Altre lingue artificiali notevoli

  • Klingon (da Star Trek): lingua guerriera, gutturale, con grammatica aliena creata da linguisti professionisti.

  • Dothraki e Alto Valyriano (Game of Thrones): sviluppate da David J. Peterson, oggi insegnate anche su Duolingo.

  • Lingua franca nova: progetto moderno per una lingua ausiliare con vocabolario neolatino semplificato.

Lingue vive e lingue morte

Un’altra distinzione fondamentale riguarda lo status vitale di una lingua.

  • Lingua viva: ha una comunità di parlanti nativi attivi (es. italiano, spagnolo, arabo).

  • Lingua morta: non ha più parlanti nativi, anche se può essere studiata o usata in contesti rituali (es. latino, sanscrito, sumero).

Attenzione: una lingua può essere morta ma non estinta. Il latino è una lingua morta, ma è ancora usata nella liturgia cattolica e studiata nelle scuole. L’ebraico, invece, è un caso unico: resuscitato dopo secoli come lingua ufficiale d’Israele, è tornato a essere vivo.
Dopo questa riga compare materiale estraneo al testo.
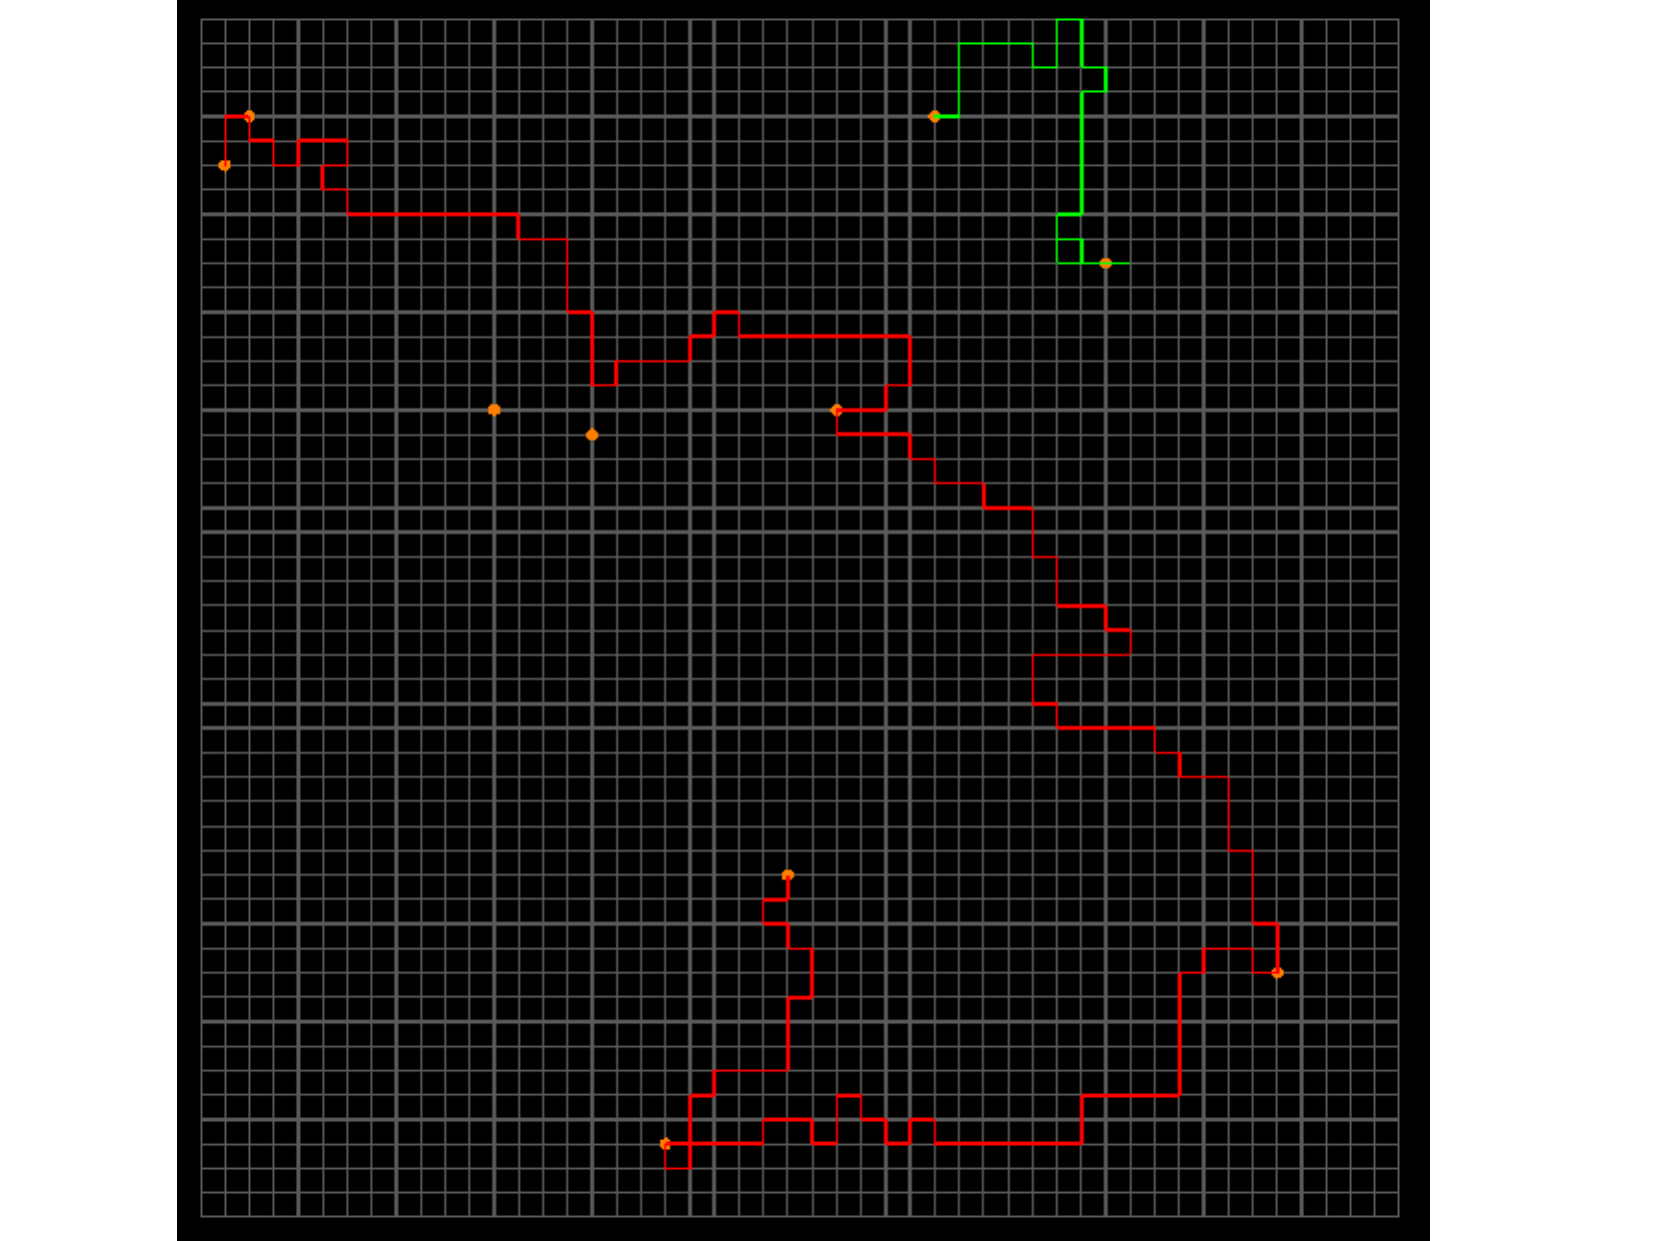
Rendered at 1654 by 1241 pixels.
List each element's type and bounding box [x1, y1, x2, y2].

picture [177, 0, 1430, 1241]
Quando una lingua vive… solo nei mondi immaginari

Le lingue artificiali create per mondi narrativi sono, tecnicamente, lingue morte (nessuno nasce parlando elfico). Ma alcune hanno comunità di appassionati che le parlano, scrivono poesie, organizzano corsi. Questo le rende culturalmente vive, anche se non biologicamente native.

Conclusione: un paesaggio linguistico in mutazione

Le lingue, come le mappe, riflettono i territori dell’anima umana: comunicazione, identità, immaginazione. Che siano nate nei vicoli di Firenze o nelle torri di Minas Tirith, esse modellano e riflettono mondi. Le lingue artificiali ci mostrano che parlare è un atto creativo, e ogni parola inventata è un piccolo atto di mondo.

📚Riferimenti bibliografici per approfondire

  • David Crystal, La rivoluzione della lingua. Come cambia l’inglese nel mondo globale, Il Saggiatore, 2010.

  • Tullio De Mauro, Storia linguistica dell’Italia unita, Laterza, 2011 (ristampa aggiornata).

  • Noam Chomsky, Saggi linguistici, Il Mulino, 1990.

  • Claudio Giovanardi, Lingue che muoiono, lingue che nascono, Carocci, 2003.

  • Nicholas Ostler, Le lingue del mondo. Una storia naturale dei linguaggi, Mondadori, 2013.

  • Umberto Eco, La ricerca della lingua perfetta nella cultura europea, Laterza, 1993.

  • Sylvain Auroux (a cura di), Storia delle idee linguistiche, Laterza, 2005.

  • David Salo, A Gateway to Sindarin: A Grammar of an Elvish Language from J.R.R. Tolkien’s Lord of the Rings, University of Utah Press, 2004.

  • Mark Okrand, The Klingon Dictionary, Pocket Books, 1992.

  • David J. Peterson, The Art of Language Invention, Penguin Books, 2015.